Assigned task: Transcribe every entry that follows exactly, omitting all pictures.

Records for processing:
....

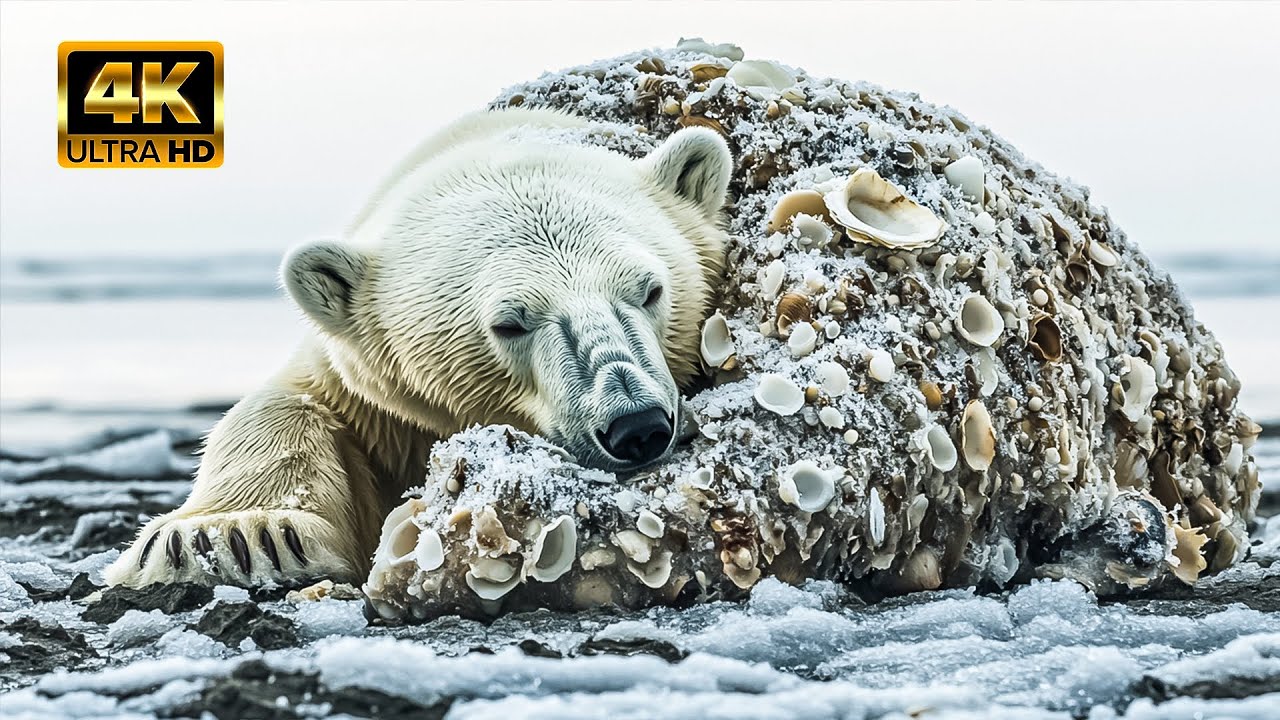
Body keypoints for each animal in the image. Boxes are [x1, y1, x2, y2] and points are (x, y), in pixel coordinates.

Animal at [104, 108, 733, 588]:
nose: (637, 425)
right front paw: (232, 536)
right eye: (509, 323)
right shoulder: (372, 387)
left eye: (650, 290)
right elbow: (285, 404)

....

Response area:
Body keypoints for each animal in the image. Boxes are [x1, y1, x2, y2] and points are (x, y), in pixel coordinates.

Animal at [104, 108, 733, 588]:
nose: (637, 425)
right front paw: (232, 536)
right eye: (509, 323)
right shoulder: (372, 387)
left eye: (650, 290)
right elbow: (285, 404)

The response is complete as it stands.